§ THE TASK: Print every line below. Match each one exactly.
----
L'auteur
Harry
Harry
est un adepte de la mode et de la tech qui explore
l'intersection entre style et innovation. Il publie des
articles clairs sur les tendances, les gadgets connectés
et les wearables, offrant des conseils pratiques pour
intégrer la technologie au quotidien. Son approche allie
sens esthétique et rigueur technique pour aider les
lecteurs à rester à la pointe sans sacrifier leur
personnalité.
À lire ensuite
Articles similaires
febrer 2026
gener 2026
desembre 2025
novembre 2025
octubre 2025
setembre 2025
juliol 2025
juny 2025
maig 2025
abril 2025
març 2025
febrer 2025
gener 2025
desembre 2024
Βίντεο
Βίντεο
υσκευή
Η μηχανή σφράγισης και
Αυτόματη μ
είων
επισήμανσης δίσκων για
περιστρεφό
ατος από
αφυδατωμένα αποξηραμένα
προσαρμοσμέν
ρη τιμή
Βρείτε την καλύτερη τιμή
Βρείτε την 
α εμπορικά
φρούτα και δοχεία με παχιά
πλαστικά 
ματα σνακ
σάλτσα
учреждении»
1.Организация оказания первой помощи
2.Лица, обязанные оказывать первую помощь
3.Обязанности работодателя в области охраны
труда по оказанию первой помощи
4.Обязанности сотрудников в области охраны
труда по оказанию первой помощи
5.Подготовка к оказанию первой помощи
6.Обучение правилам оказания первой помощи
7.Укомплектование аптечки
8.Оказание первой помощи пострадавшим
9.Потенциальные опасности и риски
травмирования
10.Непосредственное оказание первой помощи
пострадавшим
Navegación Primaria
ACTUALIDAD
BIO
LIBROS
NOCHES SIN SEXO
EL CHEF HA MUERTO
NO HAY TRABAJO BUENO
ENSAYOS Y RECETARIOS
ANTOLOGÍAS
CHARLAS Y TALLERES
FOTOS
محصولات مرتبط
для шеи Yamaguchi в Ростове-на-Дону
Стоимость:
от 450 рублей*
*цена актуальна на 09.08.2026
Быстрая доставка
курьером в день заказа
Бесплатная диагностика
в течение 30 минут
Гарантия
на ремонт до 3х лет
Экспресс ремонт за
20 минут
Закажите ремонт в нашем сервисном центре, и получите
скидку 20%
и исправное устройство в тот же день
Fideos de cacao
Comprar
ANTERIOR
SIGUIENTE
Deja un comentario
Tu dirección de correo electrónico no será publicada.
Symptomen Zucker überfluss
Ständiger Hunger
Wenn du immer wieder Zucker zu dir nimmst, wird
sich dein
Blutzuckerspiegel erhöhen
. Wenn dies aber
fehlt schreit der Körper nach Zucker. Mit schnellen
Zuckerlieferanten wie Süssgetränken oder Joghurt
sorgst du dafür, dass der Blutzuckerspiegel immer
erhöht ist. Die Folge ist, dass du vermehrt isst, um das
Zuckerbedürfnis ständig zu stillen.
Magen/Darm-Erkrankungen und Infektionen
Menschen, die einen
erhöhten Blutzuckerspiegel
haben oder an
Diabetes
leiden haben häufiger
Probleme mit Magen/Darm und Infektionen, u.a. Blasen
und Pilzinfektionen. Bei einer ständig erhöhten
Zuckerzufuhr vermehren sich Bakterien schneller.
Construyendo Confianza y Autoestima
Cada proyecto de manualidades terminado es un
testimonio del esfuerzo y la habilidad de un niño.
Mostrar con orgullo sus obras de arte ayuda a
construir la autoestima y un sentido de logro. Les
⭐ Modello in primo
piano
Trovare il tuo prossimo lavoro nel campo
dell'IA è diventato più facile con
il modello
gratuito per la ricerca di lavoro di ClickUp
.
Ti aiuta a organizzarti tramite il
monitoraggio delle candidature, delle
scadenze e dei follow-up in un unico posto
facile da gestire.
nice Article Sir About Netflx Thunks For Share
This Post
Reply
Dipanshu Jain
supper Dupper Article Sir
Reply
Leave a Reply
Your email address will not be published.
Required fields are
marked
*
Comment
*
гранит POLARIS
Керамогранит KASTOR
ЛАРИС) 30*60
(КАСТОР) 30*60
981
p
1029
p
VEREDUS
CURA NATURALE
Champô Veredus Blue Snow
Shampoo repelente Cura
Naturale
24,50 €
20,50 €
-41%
----
§ TASK RESULT:
L'auteur
Harry
Harry
est un adepte de la mode et de la tech qui explore
l'intersection entre style et innovation. Il publie des
articles clairs sur les tendances, les gadgets connectés
et les wearables, offrant des conseils pratiques pour
intégrer la technologie au quotidien. Son approche allie
sens esthétique et rigueur technique pour aider les
lecteurs à rester à la pointe sans sacrifier leur
personnalité.
À lire ensuite
Articles similaires
febrer 2026
gener 2026
desembre 2025
novembre 2025
octubre 2025
setembre 2025
juliol 2025
juny 2025
maig 2025
abril 2025
març 2025
febrer 2025
gener 2025
desembre 2024
Βίντεο
Βίντεο
υσκευή
Η μηχανή σφράγισης και
Αυτόματη μ
είων
επισήμανσης δίσκων για
περιστρεφό
ατος από
αφυδατωμένα αποξηραμένα
προσαρμοσμέν
ρη τιμή
Βρείτε την καλύτερη τιμή
Βρείτε την 
α εμπορικά
φρούτα και δοχεία με παχιά
πλαστικά 
ματα σνακ
σάλτσα
учреждении»
1.Организация оказания первой помощи
2.Лица, обязанные оказывать первую помощь
3.Обязанности работодателя в области охраны
труда по оказанию первой помощи
4.Обязанности сотрудников в области охраны
труда по оказанию первой помощи
5.Подготовка к оказанию первой помощи
6.Обучение правилам оказания первой помощи
7.Укомплектование аптечки
8.Оказание первой помощи пострадавшим
9.Потенциальные опасности и риски
травмирования
10.Непосредственное оказание первой помощи
пострадавшим
Navegación Primaria
ACTUALIDAD
BIO
LIBROS
NOCHES SIN SEXO
EL CHEF HA MUERTO
NO HAY TRABAJO BUENO
ENSAYOS Y RECETARIOS
ANTOLOGÍAS
CHARLAS Y TALLERES
FOTOS
محصولات مرتبط
для шеи Yamaguchi в Ростове-на-Дону
Стоимость:
от 450 рублей*
*цена актуальна на 09.08.2026
Быстрая доставка
курьером в день заказа
Бесплатная диагностика
в течение 30 минут
Гарантия
на ремонт до 3х лет
Экспресс ремонт за
20 минут
Закажите ремонт в нашем сервисном центре, и получите
скидку 20%
и исправное устройство в тот же день
Fideos de cacao
Comprar
ANTERIOR
SIGUIENTE
Deja un comentario
Tu dirección de correo electrónico no será publicada.
Symptomen Zucker überfluss
Ständiger Hunger
Wenn du immer wieder Zucker zu dir nimmst, wird
sich dein
Blutzuckerspiegel erhöhen
. Wenn dies aber
fehlt schreit der Körper nach Zucker. Mit schnellen
Zuckerlieferanten wie Süssgetränken oder Joghurt
sorgst du dafür, dass der Blutzuckerspiegel immer
erhöht ist. Die Folge ist, dass du vermehrt isst, um das
Zuckerbedürfnis ständig zu stillen.
Magen/Darm-Erkrankungen und Infektionen
Menschen, die einen
erhöhten Blutzuckerspiegel
haben oder an
Diabetes
leiden haben häufiger
Probleme mit Magen/Darm und Infektionen, u.a. Blasen
und Pilzinfektionen. Bei einer ständig erhöhten
Zuckerzufuhr vermehren sich Bakterien schneller.
Construyendo Confianza y Autoestima
Cada proyecto de manualidades terminado es un
testimonio del esfuerzo y la habilidad de un niño.
Mostrar con orgullo sus obras de arte ayuda a
construir la autoestima y un sentido de logro. Les
⭐ Modello in primo
piano
Trovare il tuo prossimo lavoro nel campo
dell'IA è diventato più facile con
il modello
gratuito per la ricerca di lavoro di ClickUp
.
Ti aiuta a organizzarti tramite il
monitoraggio delle candidature, delle
scadenze e dei follow-up in un unico posto
facile da gestire.
nice Article Sir About Netflx Thunks For Share
This Post
Reply
Dipanshu Jain
supper Dupper Article Sir
Reply
Leave a Reply
Your email address will not be published.
Required fields are
marked
*
Comment
*
гранит POLARIS
Керамогранит KASTOR
ЛАРИС) 30*60
(КАСТОР) 30*60
981
p
1029
p
VEREDUS
CURA NATURALE
Champô Veredus Blue Snow
Shampoo repelente Cura
Naturale
24,50 €
20,50 €
-41%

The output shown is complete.